The University of Montana is facing a $966,614 federal penalty for reporting “inaccurate and misleading” crime statistics — on everything from liquor violations to rape — from 2012 to 2015. The fine appears to be one of the highest on record for campus security issues. The university will appeal the fine but doesn’t dispute the charges.
The University of Montana is facing a $966,614 penalty for reporting “inaccurate and misleading” crime statistics — on everything from liquor violations to rape — from 2012 to 2015, says the U.S. Department of Education. The fine appears to be one of the highest on record for campus security issues, after the nearly $2.4 million fine levied against Pennsylvania State University, according to a federal database with statistics from 2010 to 2017 and an announcement from the Department of Education, the Missoulian reports. The university will appeal the dollar amount even though it concurs with the findings, said communications director Paula Short. She noted that the fine is based on data that UM itself reclassified after a request from the department.

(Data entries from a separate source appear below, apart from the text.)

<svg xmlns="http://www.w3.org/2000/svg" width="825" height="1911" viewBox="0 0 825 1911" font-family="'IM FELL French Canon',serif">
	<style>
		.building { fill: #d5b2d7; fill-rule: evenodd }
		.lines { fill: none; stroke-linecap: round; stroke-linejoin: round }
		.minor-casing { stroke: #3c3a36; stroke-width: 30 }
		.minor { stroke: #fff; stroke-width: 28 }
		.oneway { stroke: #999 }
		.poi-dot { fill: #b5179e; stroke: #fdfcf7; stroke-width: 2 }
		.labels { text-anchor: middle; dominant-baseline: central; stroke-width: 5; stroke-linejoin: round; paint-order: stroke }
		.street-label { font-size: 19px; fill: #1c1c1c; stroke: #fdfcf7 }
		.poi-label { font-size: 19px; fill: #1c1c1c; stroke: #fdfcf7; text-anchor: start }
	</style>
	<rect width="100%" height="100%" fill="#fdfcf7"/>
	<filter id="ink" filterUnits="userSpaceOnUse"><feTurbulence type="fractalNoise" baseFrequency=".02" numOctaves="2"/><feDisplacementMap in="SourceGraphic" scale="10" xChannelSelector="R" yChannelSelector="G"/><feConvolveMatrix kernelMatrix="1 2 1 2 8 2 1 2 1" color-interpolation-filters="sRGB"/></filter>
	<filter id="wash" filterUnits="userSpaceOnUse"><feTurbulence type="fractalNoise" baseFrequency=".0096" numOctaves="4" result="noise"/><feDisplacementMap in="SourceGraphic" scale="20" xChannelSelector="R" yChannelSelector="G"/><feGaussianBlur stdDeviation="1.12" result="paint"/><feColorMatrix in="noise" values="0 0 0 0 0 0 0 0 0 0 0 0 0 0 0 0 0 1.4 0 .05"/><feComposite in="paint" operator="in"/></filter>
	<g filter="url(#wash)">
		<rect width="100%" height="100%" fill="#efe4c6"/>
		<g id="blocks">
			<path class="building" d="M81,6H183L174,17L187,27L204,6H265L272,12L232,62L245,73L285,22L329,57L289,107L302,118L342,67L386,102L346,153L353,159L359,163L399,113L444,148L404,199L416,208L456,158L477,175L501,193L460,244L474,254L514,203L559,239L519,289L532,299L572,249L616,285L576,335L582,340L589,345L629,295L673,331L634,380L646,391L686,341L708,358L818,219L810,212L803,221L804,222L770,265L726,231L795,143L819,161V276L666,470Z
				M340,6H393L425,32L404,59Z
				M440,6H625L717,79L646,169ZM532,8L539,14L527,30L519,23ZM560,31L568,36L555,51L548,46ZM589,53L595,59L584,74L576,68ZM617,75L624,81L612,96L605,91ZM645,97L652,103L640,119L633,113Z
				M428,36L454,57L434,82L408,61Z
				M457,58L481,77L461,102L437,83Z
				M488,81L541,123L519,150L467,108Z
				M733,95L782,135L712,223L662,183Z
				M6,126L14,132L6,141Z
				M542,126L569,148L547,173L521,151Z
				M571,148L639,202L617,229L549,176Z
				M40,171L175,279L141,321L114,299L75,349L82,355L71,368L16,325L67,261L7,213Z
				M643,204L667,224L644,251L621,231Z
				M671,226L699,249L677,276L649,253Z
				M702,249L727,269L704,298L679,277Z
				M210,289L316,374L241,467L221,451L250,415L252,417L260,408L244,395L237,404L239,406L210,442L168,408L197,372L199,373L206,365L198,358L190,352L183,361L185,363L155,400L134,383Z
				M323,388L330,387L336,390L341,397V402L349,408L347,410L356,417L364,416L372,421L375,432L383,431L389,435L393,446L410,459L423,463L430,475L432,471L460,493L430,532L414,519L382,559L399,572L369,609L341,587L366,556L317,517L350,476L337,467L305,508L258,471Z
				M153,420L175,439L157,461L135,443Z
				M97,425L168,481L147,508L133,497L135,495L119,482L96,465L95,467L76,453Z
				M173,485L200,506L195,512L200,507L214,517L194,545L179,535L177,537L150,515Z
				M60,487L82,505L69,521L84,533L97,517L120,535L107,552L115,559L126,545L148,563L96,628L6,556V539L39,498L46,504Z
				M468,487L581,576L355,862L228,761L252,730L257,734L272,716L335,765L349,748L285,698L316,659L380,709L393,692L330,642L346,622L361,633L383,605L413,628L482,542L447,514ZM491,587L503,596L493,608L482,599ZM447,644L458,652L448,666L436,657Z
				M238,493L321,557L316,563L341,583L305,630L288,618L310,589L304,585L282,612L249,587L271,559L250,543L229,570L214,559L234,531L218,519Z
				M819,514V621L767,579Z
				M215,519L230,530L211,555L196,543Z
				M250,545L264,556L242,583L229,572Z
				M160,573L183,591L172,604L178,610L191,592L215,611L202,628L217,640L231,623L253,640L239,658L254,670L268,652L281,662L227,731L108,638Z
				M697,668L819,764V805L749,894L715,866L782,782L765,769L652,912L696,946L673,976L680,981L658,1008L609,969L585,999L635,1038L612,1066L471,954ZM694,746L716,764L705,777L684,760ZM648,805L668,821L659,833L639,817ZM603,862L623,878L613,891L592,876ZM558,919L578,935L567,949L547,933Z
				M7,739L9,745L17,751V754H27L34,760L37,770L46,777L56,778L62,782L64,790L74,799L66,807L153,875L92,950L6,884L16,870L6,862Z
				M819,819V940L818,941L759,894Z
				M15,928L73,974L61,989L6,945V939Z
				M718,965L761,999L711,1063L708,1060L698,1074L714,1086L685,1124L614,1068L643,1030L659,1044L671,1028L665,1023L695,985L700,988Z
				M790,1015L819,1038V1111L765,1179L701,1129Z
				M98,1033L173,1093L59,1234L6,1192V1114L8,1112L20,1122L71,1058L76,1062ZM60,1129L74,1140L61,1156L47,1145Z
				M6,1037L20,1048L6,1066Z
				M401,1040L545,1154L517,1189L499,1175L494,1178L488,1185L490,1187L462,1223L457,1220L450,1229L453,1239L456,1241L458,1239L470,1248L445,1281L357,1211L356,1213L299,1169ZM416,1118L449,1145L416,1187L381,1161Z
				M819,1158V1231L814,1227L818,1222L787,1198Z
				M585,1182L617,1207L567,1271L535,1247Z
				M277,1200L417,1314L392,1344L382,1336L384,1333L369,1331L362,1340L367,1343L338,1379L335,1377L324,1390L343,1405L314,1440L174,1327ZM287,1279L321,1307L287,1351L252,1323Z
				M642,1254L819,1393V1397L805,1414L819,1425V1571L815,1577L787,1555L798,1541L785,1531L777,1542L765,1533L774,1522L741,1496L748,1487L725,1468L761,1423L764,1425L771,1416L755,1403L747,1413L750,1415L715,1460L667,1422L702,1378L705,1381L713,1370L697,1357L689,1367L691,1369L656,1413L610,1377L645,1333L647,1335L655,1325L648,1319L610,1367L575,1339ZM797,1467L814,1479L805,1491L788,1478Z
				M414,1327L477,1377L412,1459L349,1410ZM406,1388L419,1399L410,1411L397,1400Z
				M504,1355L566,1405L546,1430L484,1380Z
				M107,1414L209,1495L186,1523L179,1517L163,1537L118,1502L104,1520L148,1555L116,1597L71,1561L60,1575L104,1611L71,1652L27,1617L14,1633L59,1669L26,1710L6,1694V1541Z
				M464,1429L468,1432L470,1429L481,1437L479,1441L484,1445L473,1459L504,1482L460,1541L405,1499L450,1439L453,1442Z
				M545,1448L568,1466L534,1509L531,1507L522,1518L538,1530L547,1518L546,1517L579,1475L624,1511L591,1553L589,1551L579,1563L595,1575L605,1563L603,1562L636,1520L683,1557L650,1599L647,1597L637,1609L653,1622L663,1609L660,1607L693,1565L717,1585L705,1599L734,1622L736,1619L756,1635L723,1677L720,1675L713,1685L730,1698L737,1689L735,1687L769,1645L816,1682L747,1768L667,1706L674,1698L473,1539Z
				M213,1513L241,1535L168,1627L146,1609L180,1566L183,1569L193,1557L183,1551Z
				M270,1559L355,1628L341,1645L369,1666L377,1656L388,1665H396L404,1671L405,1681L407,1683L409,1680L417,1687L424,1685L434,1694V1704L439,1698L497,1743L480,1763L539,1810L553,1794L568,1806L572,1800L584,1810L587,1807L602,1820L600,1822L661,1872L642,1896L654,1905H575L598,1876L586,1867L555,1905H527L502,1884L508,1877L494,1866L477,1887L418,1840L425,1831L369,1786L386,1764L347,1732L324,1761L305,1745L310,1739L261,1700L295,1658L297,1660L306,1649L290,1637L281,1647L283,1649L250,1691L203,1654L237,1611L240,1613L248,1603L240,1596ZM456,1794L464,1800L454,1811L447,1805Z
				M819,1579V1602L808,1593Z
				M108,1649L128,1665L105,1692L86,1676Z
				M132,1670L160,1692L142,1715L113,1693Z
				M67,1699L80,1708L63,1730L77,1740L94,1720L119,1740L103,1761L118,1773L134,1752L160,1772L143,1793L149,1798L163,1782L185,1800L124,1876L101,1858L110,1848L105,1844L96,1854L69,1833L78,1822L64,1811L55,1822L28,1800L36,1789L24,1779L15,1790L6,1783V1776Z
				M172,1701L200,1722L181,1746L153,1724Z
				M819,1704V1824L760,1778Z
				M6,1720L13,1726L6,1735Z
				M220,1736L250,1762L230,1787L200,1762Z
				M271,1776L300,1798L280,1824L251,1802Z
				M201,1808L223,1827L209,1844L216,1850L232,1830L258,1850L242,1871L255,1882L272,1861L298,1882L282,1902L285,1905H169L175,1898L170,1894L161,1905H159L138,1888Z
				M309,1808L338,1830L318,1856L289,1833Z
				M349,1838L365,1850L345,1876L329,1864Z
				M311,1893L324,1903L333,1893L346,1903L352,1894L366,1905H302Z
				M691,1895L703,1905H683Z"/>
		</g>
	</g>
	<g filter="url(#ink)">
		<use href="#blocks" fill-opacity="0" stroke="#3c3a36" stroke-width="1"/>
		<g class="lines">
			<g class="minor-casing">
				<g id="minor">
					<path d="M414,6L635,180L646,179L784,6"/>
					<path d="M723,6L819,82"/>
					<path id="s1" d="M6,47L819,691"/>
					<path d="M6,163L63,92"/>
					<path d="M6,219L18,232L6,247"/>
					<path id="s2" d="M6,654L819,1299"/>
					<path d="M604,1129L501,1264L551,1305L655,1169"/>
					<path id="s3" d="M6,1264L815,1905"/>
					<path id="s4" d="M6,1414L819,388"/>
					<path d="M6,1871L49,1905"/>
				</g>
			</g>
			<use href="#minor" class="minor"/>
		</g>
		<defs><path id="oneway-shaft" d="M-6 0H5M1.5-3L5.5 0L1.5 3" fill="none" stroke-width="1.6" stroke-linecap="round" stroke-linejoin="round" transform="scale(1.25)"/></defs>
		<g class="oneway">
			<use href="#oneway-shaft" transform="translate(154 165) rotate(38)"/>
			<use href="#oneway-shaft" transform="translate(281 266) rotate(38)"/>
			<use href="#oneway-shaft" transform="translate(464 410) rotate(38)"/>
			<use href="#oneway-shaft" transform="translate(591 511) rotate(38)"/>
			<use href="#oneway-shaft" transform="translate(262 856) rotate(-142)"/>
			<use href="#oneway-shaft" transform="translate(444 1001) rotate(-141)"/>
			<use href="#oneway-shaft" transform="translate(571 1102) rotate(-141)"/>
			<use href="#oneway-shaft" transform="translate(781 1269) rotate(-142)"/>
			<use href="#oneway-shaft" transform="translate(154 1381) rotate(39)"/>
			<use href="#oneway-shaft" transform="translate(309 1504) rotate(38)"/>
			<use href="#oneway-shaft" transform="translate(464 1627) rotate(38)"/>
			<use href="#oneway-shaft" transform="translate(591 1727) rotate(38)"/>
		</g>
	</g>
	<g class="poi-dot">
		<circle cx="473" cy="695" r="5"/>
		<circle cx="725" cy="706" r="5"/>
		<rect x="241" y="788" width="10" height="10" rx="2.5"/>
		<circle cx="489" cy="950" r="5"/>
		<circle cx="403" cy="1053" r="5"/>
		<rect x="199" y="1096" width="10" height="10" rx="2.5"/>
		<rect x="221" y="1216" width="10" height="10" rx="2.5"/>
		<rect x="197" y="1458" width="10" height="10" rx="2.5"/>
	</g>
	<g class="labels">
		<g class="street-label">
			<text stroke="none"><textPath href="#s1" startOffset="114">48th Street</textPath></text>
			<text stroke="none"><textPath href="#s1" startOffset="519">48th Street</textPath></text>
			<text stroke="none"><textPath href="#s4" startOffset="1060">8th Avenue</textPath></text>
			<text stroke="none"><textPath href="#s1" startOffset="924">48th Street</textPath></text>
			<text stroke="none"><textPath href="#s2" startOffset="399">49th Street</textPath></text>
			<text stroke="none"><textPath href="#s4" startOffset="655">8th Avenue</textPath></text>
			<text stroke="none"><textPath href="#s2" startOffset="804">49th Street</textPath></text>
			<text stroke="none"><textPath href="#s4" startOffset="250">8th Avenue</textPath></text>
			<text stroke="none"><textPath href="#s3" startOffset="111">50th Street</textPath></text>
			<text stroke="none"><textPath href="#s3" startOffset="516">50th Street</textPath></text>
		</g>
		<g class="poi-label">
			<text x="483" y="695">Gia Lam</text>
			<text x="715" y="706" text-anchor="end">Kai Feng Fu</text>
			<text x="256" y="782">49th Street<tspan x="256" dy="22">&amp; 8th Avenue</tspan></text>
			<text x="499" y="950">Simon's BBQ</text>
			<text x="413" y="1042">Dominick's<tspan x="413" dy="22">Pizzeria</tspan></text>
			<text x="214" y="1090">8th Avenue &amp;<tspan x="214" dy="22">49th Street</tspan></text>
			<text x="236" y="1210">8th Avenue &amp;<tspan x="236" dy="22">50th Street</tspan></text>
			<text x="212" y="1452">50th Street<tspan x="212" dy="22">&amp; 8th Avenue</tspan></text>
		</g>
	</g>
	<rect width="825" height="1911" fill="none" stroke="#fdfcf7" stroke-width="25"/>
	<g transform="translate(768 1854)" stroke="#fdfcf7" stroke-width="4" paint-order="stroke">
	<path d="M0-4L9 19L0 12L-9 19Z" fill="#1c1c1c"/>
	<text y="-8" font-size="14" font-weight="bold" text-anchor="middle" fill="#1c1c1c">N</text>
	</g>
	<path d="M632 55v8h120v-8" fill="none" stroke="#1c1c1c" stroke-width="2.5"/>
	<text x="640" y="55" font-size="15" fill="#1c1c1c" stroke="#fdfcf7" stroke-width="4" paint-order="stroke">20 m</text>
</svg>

“U of M doesn’t dispute the data changes, as we’re the ones that made those,” Short said. “We stand by that piece. We feel like the magnitude of the fine is something we want to discuss with the DOE.” The federal letter says the university’s violations “are very serious,” adding that “current and prospective students and employees rely on the institution to provide accurate disclosures of campus crime statistics so they can make informed decisions about their personal safety. The Jeanne Clery Act requires colleges and universities that receive federal funds to report crime statistics so the public can assess campus safety. In the past, the University of Montana swept rape reports under the rug. Since a federal investigation for mishandling reports of rape and sexual harassment and a 2013 agreement between the campus and the U.S. Departments of Justice and Education, the university has worked hard to focus on student safety.